The cricket fields were originally listed a “C-level” priority status — meaning they wouldn’t have been started in the next two years — but Mayor Karla Brown said, “We heard from almost 50 residents today saying can we move this forward faster than a C level,” then asked her colleagues to “consider raising this up to an A, at very least a B to get cricket pitch started in Pleasanton.”

Councilmember Kathy Narum concurred: “I think it’s time to make this a priority just as much as making the skateboard park a main priority. We need to meet the needs of the entire community and I think we’ve heard that pretty loud and clear, so I’m 100% behind making this an ‘A’.”

Councilmember Valerie Arkin also “wholeheartedly” agreed and said “it’s the popularity and the community wanting it sooner rather than later,” as did Vice Mayor Julie Testa, while Councilmember Jack Balch said he “definitely can support it being an A,” and noted the cricket facilities had even gained support from speakers on unrelated items that evening.

City Manager Nelson Fialho said, “I think the heavy lifting here really in the next year is finding the right location — Patelco, Staples Ranch. There may be some joint funding with (Pleasanton Unified School District) to renovate one of their fields and solve it that way. That’s the policy discussion that I think we need to have in year one.”

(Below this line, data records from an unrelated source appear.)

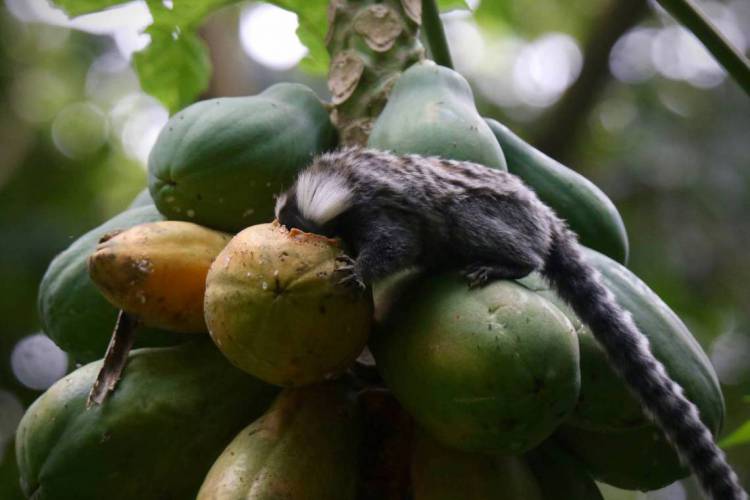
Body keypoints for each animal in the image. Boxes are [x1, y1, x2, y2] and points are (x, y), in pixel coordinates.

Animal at [274, 146, 748, 498]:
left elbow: (396, 243)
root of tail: (546, 216)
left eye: (309, 233)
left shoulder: (376, 206)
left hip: (503, 217)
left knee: (477, 224)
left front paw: (359, 271)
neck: (337, 180)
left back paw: (510, 263)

Another group of residents were also very vocal that evening about a staff proposal to pave over a large portion of the open green space at Bicentennial Park. Plans to renovate and increase use of the historic Century House on Santa Rita Road also call for adding parking on approximately a third of the space behind the building.

Neighbors said the master plan “should not come at the expense of children who use Bicentennial Park” and that “transient use should not outweigh residential amenities.”

Nolan Wheeler called the park “a rare and welcome green space in our neighborhood. I even say it’s a perfect place for some people to come play some pick-up games of cricket.”

“The residents of this community would very much like to work with the Parks and Recreation Commission on a plan that works for everyone,” Wheeler said. “They have not so far taken the time to meet with us as a community, to go through this and have a meaningful workshop, and we’d like to be part of the process.”

Arkin said that “in light of what the residents have said around this area, and just my personal feelings, I think we do need to have additional options instead of decimating a neighborhood park.”

Brown welcomed meeting with Parks and Rec to discuss alternative locations for parking besides Bicentennial Park, and called it “unconscionable” that the city has been “watching a valuable asset in our community just rot in decay.”

“We have this valuable old home that we’re watching rot and nobody’s using, so it is an asset that we either take care of or we find another way,” Brown said.

Brown added, “We really need to step up and use it, look at options like phasing it or look into options like biting off the full $3.4 million and making it a usable asset that we can actually deem income from, but we need to figure out the parking.”

Following six hours of discussion last Wednesday, the council opted to pause the workshop and continue the matter as part of the council’s next regular meeting, on Tuesday (May 4) starting at 7 p.m.